Exercise prompt: Tally how many lines in the data hold the word "scroll", and give the result with no other text.

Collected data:

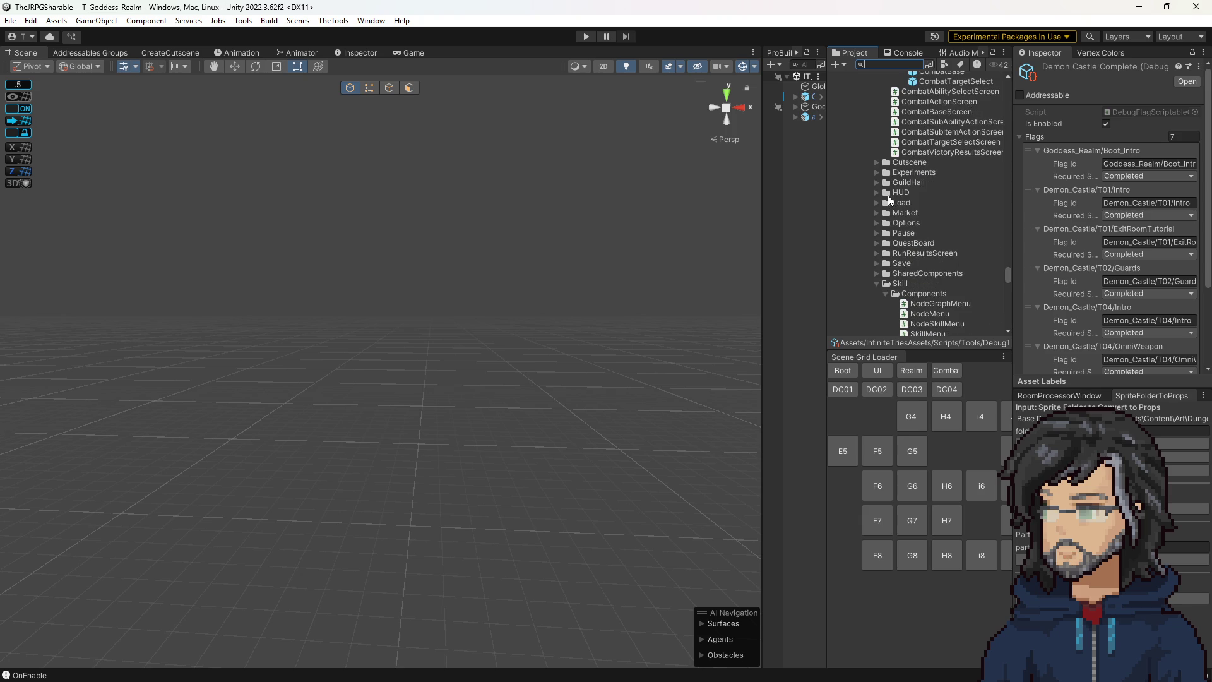
pyautogui.scroll(3, 884, 189)
pyautogui.scroll(-3, 884, 177)
pyautogui.scroll(5, 885, 158)
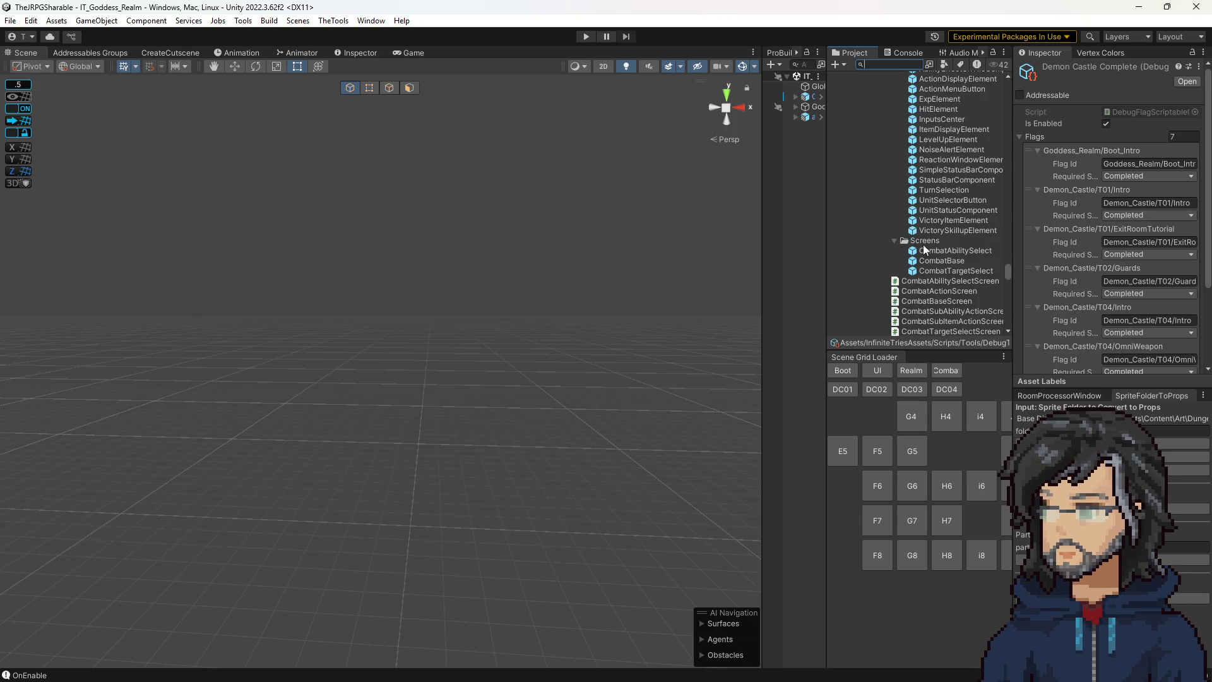
pyautogui.scroll(3, 916, 225)
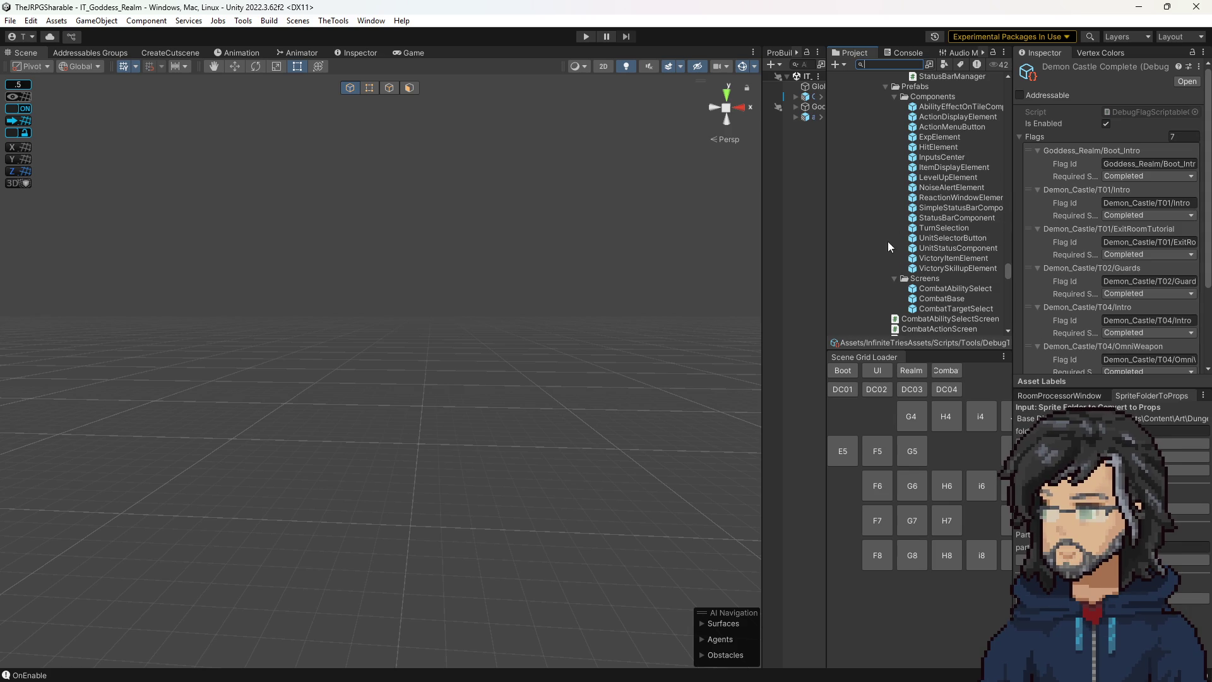
pyautogui.scroll(-6, 956, 256)
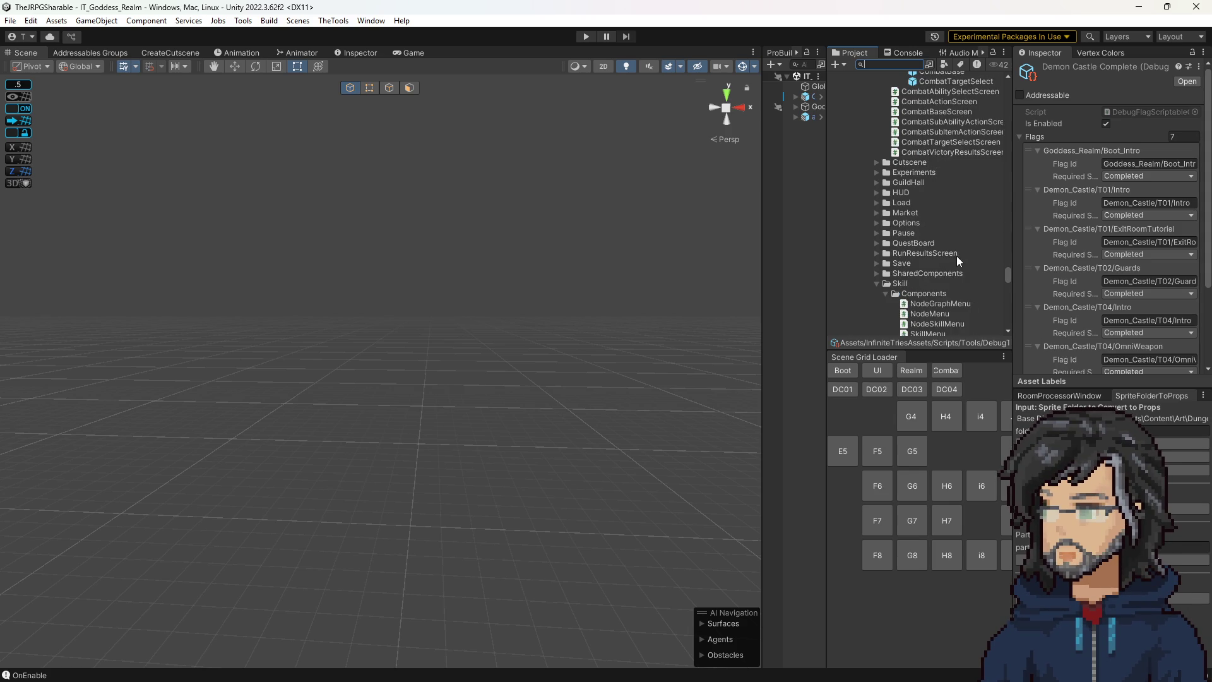
pyautogui.scroll(-2, 940, 246)
pyautogui.scroll(2, 931, 244)
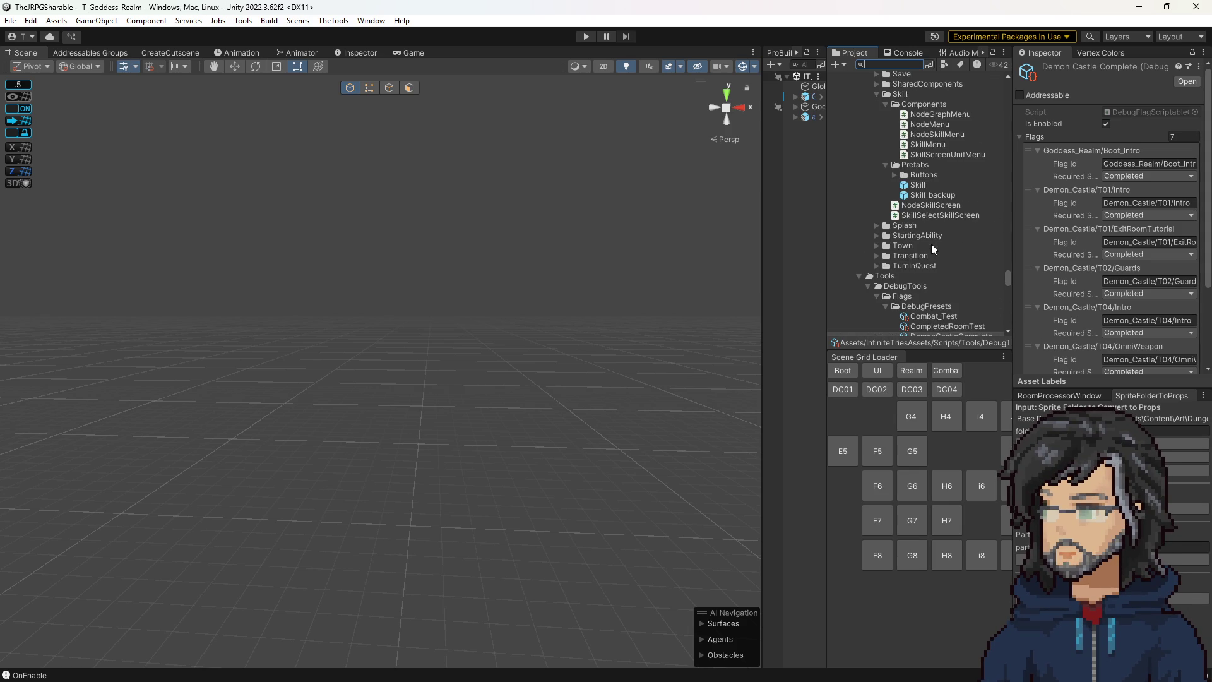
pyautogui.scroll(6, 925, 228)
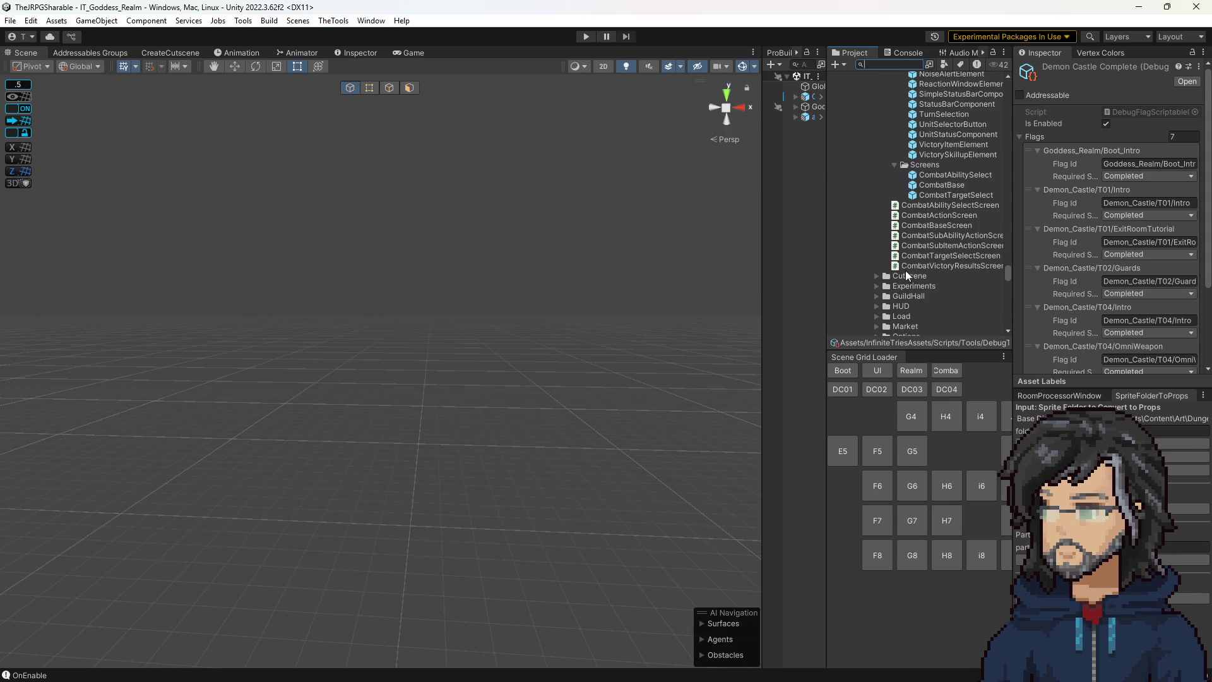
pyautogui.scroll(-3, 906, 266)
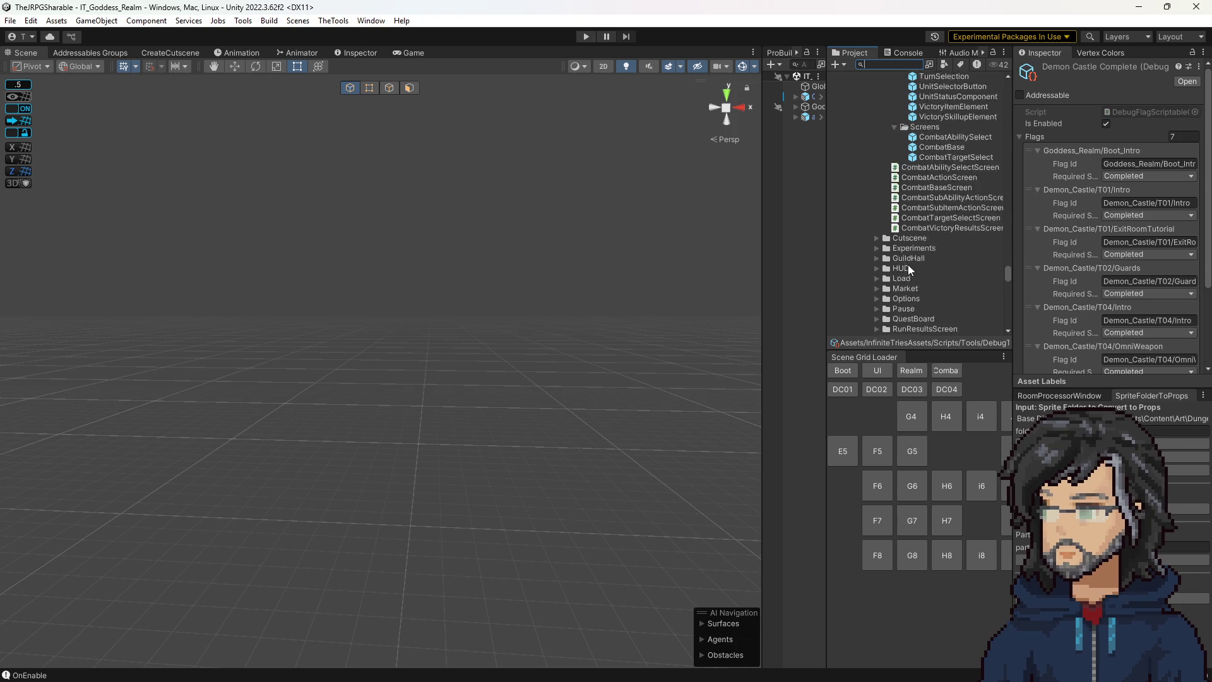
pyautogui.click(876, 282)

Task result: 9